The shout of ‘Whose streets? Our streets!’ never sounded better than on yesterday’s Hikoi for Homes from Glenn Innes to Orakei. It was a bleak day but even the vicious rain couldn’t dampen spirits or the sense of growing empowerment as hundreds of trade unionists, campaigners, activists and political party members defied a police appeal to ‘stick to the sidewalk’ on the 6km march. 

Historic change never came from sticking to the sidewalk; we were there to shout it loud, shout it proud: A home is a basic human right – and we want decent housing now. The march, organised by Child Poverty Action Group, brought together a number of campaigners and activists – among them First Union, Unite Union, Socialist Aoteaora, the Green Party, Labour Party, Auckland Action Against Poverty, Child Poverty Action Group and many other individuals - unified in the aim of securing decent housing, an end to state house sell-offs, and rent control. 
While good weather would have meant a larger march, the response of the public was indicative of the mood of many. Motorist after motorist beeped and yelled their support and gave our banners the thumbs-up. Because quite simply, people have had enough. The housing situation is a travesty; in August the Herald reported that the average Auckland home earned nearly $230 a day in the past year - about twice what the average worker made in their job.
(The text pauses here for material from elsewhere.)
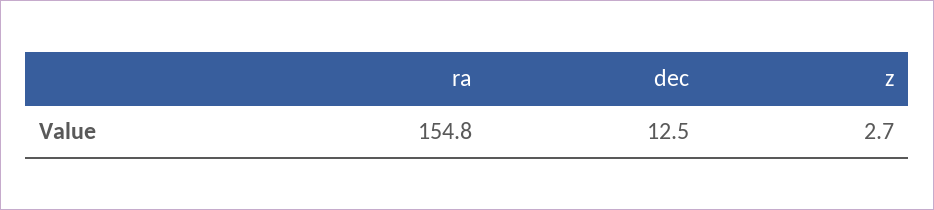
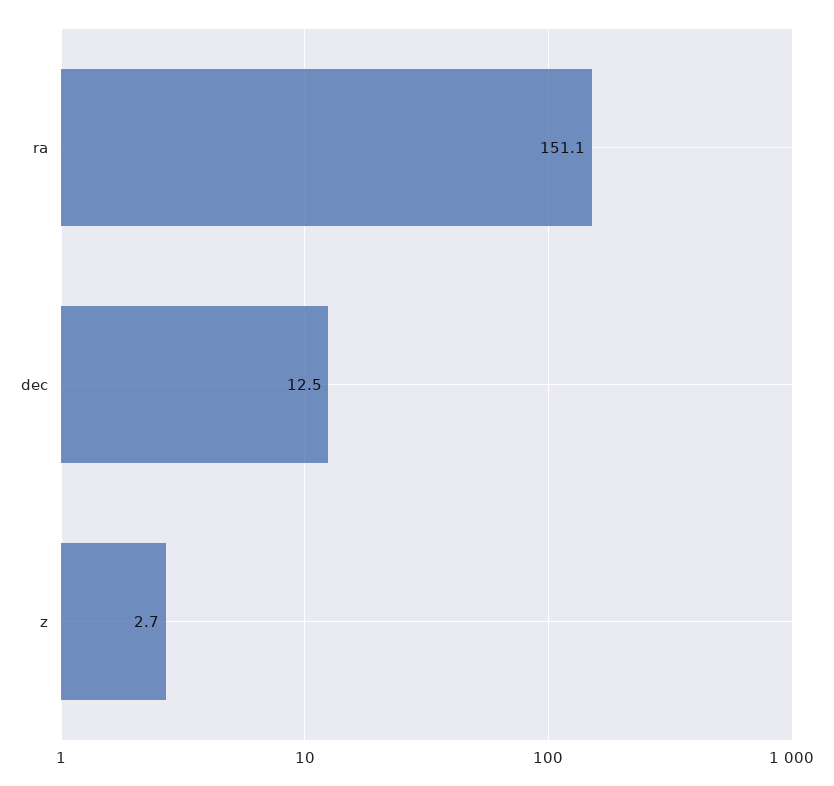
ra: 154.8 -> 151.1

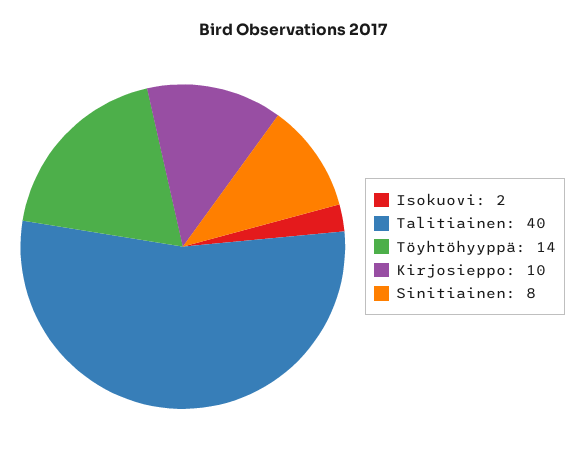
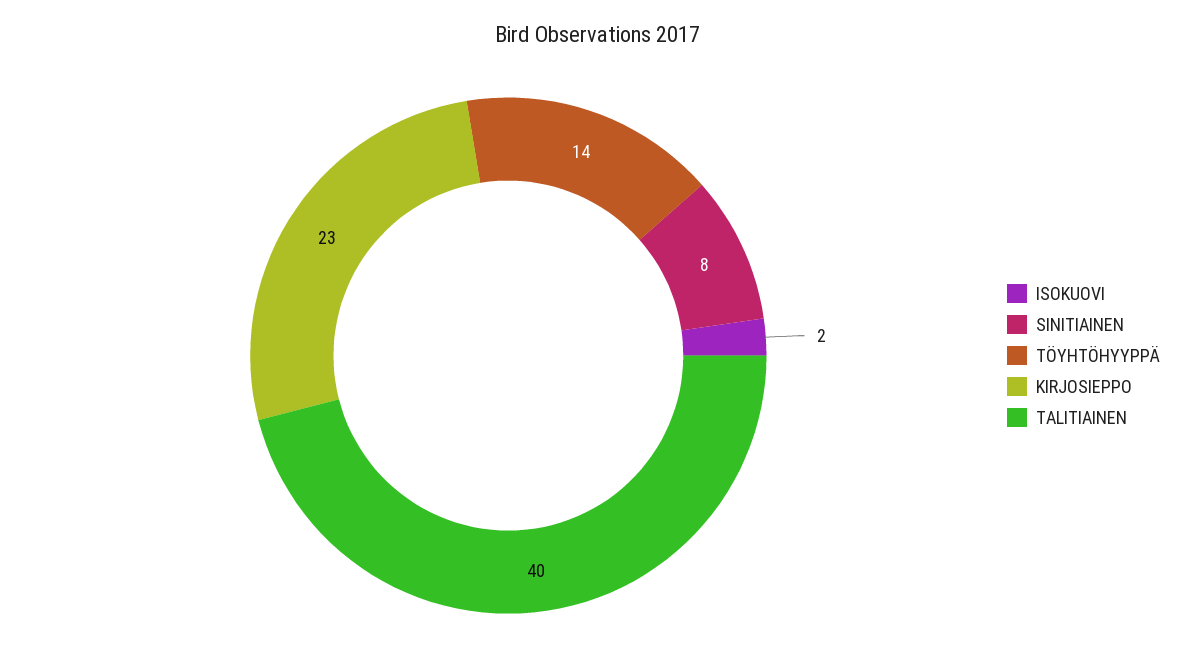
Kirjosieppo: 10 -> 23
 While the cost of housing is taking up more and more of our salaries, we’ve seen little in the way of pay rises or job security. Our poorest and most vulnerable are finding it increasingly hard to access – or remain in - state housing, more people are being forced to rent (with zero controls over how much rent can increase by), and housing for the poor, where it exists, is wholly inadequate. Last year saw the tragic death of toddler Emma Lita Bourne, which was attributed to the poor condition of her south Auckland home. 

And yesterday we were there to demand change. In the same spirit that put an end to zero hour contracts and that saw tens of thousands march against the TPPA in recent months, the march was vocal and strong in stating that housing is a right, not a plaything of market forces. At the end-of-march rally, Fa'anana Efeso Collins talked of the need to embrace the spirit of Jeremy Corbyn, to use our people power to claim what is rightfully ours.

 The march wasn’t the hugest of recent times, but it felt like a barometer of the political mood. There is a growing sense that if change is to come, it is to happen at grassroots level, that organising in our workplaces and communities is the only way to make our voices heard. The secrecy over the disastrous TPPA contract; the refusal of our leaders to act on climate change; the mean-spirited response to the plight of refugees coupled with attempts by the far right in Europe to scapegoat Muslims; the bankruptcy of capitalism worldwide, its inability to climb out of financial crisis and its insistence that the only way to defeat ‘terror’ is to unleash a terror of its own, killing thousands of civilians in the Middle East as it does so… all of these developments have had the cumulative effect of underlining just how little capitalism has to offer us.

 Yesterday is only the beginning of the fight. And not just for housing.